> Goal
Print all of the records below word for word, with nothing changed, left out, or added.

— Start of Dataset excerpts —

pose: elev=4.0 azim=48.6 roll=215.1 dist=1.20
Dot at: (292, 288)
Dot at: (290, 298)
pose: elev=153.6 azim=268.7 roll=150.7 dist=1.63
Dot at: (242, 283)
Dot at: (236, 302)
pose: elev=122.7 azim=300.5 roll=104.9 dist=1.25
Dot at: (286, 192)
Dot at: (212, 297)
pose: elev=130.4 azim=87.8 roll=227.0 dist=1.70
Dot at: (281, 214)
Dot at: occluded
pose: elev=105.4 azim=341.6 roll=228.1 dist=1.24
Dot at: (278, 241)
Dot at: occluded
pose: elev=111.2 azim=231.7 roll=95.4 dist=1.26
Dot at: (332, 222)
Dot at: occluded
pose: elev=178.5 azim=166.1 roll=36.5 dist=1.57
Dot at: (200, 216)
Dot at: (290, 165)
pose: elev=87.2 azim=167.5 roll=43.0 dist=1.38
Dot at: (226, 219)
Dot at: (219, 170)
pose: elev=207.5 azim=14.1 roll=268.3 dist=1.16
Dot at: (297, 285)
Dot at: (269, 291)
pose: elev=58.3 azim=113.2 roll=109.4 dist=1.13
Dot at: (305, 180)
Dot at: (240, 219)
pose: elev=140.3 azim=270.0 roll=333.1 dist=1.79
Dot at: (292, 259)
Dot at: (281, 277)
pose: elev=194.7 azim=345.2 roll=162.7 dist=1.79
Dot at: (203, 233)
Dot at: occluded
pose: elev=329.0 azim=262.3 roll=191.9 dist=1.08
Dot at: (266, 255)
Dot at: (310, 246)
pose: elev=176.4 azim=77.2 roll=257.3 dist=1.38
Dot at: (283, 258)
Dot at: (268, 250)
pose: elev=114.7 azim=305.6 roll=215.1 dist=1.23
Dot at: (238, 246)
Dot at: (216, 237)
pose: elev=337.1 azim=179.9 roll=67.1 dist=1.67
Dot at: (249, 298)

— End of Dataset excerpts —

> Solution to the exercise
pose: elev=4.0 azim=48.6 roll=215.1 dist=1.20
Dot at: (292, 288)
Dot at: (290, 298)
pose: elev=153.6 azim=268.7 roll=150.7 dist=1.63
Dot at: (242, 283)
Dot at: (236, 302)
pose: elev=122.7 azim=300.5 roll=104.9 dist=1.25
Dot at: (286, 192)
Dot at: (212, 297)
pose: elev=130.4 azim=87.8 roll=227.0 dist=1.70
Dot at: (281, 214)
Dot at: occluded
pose: elev=105.4 azim=341.6 roll=228.1 dist=1.24
Dot at: (278, 241)
Dot at: occluded
pose: elev=111.2 azim=231.7 roll=95.4 dist=1.26
Dot at: (332, 222)
Dot at: occluded
pose: elev=178.5 azim=166.1 roll=36.5 dist=1.57
Dot at: (200, 216)
Dot at: (290, 165)
pose: elev=87.2 azim=167.5 roll=43.0 dist=1.38
Dot at: (226, 219)
Dot at: (219, 170)
pose: elev=207.5 azim=14.1 roll=268.3 dist=1.16
Dot at: (297, 285)
Dot at: (269, 291)
pose: elev=58.3 azim=113.2 roll=109.4 dist=1.13
Dot at: (305, 180)
Dot at: (240, 219)
pose: elev=140.3 azim=270.0 roll=333.1 dist=1.79
Dot at: (292, 259)
Dot at: (281, 277)
pose: elev=194.7 azim=345.2 roll=162.7 dist=1.79
Dot at: (203, 233)
Dot at: occluded
pose: elev=329.0 azim=262.3 roll=191.9 dist=1.08
Dot at: (266, 255)
Dot at: (310, 246)
pose: elev=176.4 azim=77.2 roll=257.3 dist=1.38
Dot at: (283, 258)
Dot at: (268, 250)
pose: elev=114.7 azim=305.6 roll=215.1 dist=1.23
Dot at: (238, 246)
Dot at: (216, 237)
pose: elev=337.1 azim=179.9 roll=67.1 dist=1.67
Dot at: (249, 298)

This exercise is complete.